The verbose flag was used to understand various metrics such as Eval rate presented above. The prompts tested include Please write a haiku and Please write a Python function that implements bubble sort on a list of integers. All responses from all models were accurate.

Model ID # of Parameters Size Overview
llama3 8b 4.7 GB The latest LLM from Meta’s 8b version which has been tested to run on a Raspberry Pi.
llama3:8b-instruct-q2_k 8b 3.2 GB This is the same version but quantized to 2 bits instead of 4. The average tokens per second is slightly higher and this technique could be applied to other models.
tinyllama 1.1b 637 MB At about 5 tokens per second, this was the most performant and still provided impressive responses.
phi3 3.8b 2.3 GB At a little more than 1 tokens per second, this was satisfactory but provided a high accuracy.
gemma:2b-instruct 2b 1.6 GB This was at the threshold of fun and was ranked higher in some leaderboards than tinyllama.

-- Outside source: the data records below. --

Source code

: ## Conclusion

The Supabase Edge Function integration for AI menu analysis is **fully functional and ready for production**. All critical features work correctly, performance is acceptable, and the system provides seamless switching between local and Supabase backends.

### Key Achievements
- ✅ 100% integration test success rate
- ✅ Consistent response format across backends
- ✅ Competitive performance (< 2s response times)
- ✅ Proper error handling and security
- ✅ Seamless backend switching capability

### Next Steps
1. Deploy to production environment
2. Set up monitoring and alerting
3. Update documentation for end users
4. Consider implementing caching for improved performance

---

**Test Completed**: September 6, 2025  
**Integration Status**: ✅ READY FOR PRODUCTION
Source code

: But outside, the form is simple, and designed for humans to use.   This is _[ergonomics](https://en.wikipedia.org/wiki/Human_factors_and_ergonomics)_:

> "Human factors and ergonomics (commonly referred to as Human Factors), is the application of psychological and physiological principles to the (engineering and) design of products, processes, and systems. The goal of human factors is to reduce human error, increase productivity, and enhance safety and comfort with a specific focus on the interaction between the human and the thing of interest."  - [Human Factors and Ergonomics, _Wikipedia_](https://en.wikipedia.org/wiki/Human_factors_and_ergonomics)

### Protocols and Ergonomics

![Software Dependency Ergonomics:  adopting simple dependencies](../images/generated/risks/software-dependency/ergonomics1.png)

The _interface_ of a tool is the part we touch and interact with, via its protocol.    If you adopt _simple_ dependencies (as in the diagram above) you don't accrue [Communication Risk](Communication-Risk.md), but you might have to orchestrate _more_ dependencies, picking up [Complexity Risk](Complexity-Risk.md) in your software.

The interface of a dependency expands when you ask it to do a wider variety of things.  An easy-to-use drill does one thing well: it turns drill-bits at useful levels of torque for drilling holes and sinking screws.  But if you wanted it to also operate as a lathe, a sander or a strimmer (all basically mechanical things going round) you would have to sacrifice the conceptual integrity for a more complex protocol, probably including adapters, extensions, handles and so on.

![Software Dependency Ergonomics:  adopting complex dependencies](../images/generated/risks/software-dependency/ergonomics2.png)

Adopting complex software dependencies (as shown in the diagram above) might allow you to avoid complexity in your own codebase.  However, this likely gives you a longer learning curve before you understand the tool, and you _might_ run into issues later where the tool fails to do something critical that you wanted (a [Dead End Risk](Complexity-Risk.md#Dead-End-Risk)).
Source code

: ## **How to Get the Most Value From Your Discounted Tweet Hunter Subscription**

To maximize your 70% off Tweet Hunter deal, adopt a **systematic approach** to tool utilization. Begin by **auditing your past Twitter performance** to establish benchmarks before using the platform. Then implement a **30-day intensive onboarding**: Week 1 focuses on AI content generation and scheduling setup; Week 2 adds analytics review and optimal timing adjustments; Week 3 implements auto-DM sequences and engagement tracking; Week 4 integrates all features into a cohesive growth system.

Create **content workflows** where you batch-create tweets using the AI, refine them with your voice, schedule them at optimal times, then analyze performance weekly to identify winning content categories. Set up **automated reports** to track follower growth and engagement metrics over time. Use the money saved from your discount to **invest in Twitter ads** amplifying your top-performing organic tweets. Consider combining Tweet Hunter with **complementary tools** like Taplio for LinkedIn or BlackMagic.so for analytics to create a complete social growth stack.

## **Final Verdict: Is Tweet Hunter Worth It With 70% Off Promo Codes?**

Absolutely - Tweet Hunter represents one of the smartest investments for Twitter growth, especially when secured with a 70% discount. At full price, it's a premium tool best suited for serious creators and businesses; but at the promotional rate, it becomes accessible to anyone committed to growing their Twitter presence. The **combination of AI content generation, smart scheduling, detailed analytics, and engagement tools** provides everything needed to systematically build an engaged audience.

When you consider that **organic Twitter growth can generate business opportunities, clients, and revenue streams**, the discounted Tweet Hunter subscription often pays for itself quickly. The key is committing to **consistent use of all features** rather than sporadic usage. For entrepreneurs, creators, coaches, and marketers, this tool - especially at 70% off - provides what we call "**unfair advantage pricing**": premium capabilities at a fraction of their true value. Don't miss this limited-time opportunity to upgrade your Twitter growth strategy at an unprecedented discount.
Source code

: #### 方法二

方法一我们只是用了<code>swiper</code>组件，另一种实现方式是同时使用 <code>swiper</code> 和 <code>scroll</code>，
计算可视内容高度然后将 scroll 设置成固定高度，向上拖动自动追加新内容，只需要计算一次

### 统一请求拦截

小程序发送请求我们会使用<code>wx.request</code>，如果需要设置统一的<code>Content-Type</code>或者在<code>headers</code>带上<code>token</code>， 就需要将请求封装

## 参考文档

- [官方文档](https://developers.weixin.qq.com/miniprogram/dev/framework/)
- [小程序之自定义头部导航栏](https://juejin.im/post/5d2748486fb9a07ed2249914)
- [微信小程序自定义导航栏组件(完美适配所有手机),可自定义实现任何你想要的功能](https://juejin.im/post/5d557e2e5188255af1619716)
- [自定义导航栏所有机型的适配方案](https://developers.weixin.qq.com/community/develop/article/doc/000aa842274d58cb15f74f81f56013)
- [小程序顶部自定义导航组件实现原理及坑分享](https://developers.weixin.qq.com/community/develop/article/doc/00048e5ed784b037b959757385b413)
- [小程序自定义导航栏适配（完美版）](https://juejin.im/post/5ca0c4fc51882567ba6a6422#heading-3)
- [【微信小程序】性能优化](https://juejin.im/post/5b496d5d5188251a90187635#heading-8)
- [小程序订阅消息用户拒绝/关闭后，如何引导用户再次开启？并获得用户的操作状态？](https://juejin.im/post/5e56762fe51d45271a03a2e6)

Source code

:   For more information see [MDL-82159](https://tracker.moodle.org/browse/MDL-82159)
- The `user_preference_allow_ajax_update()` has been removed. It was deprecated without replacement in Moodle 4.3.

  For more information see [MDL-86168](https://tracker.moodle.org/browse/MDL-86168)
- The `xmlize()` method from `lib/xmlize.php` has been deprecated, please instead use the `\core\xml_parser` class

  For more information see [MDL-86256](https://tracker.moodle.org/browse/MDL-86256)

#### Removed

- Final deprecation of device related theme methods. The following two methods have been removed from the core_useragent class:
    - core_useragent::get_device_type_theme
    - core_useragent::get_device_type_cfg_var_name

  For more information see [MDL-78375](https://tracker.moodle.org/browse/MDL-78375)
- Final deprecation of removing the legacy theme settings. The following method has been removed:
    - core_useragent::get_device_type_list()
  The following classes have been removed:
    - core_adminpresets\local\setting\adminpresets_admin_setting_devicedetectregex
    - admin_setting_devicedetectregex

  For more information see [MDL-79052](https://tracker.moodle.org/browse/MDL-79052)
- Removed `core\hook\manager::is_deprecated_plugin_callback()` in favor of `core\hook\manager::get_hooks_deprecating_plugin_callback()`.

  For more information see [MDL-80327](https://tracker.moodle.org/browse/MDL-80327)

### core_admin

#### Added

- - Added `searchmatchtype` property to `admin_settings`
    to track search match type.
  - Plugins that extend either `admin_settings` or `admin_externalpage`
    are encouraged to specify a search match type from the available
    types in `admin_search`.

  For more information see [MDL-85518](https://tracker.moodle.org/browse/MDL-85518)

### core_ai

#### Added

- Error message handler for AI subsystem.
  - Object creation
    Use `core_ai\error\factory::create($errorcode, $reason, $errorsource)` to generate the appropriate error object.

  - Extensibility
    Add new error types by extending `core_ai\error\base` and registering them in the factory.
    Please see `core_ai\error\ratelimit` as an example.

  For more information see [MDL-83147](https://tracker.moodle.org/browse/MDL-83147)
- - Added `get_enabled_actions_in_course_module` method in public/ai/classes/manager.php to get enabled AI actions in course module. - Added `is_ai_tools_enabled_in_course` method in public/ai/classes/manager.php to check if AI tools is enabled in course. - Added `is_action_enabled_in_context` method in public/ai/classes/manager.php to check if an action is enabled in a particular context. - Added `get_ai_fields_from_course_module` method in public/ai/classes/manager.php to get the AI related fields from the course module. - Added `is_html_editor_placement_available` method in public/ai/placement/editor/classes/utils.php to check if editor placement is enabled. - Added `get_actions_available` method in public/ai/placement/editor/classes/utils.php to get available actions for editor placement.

The following graphs visualizes the processing and memory load on the Raspberry Pi when launching tinyllama and asking it a programming question. The model had already been downloaded. In the spike of Processor utilization, it was continuously 100% until the end of the response. The total RAM utilization was less than expected and throughout testing was always under 3 GB even for the biggest model tested, llama3-8b.

Click here to demo tinyllama

I want to thank home-llm for their existing work on this. However, the setup recommends or requires a GPU where the intent of this project is to use embedded systems like the one’s traditionally found on Home Assistant setups. The intent of this project is to provide a plug-and-play solution.

This specific solution utilizes Ollama on a Raspberry Pi deployed through Docker containers. There were unique challenges including overcoming the lack of development of LLM’s on ARM systems. Here are the requirements to recreate the results based on my testing,

  • SSH access to the machine
  • 1.5 Ghz Quad-Core processor
  • 4 GB of RAM
  • 10 GB of disk memory

:warning: This involves running (currently) unsupported software :warning:

An overview of the steps taken,

  1. Gain ssh access to a terminal with the ability to execute docker commands
  2. Run docker pull --platform linux/arm64 ollama/ollama to install Ollama, the software that runs LLM’s
  3. Run docker run -d -v ollama:/root/.ollama -p 11434:11434 --name ollama ollama/ollama to run Ollama in the background
  4. Run docker exec -it ollama ollama run tinyllama to play with a performant LLM.

You should now be able to run a chat interface through your terminal. An important consideration is how to use these LLM’s responsibly, and this solution will not actively support models without standard content filtering.

Other References

Next Steps

  • Add-Ons for Home Assistant use a similar containerized environment like Docker. This makes it feasible to provide an opinionated add on for running LLM’s with a web UI.
  • The LLM will be fed the status of the Home Assistant and pertinent information which the user can quickly ask in natural language.
  • Multilingual support will also be tested.
  • Test out LLaVA such that we can generate images and also provide image inputs.
  • Analyze whether the LLM’s should have write access to the machine.

The HA team is currently working with the Nvidia Jerson team, to potentially leverage the Jetpack as an accelerator for all STT, TTS and LLM locally. Running anything on a low power device not designed for it is going to be painfully slow, not accurate, lock up the system or all the above. In my ideal word, some kind of external box like the Jetson dev kit with an API to support remote calls from any satellite with need instant response would be ideal. If someone could create satellites like a POE powered Josh One would be amazing!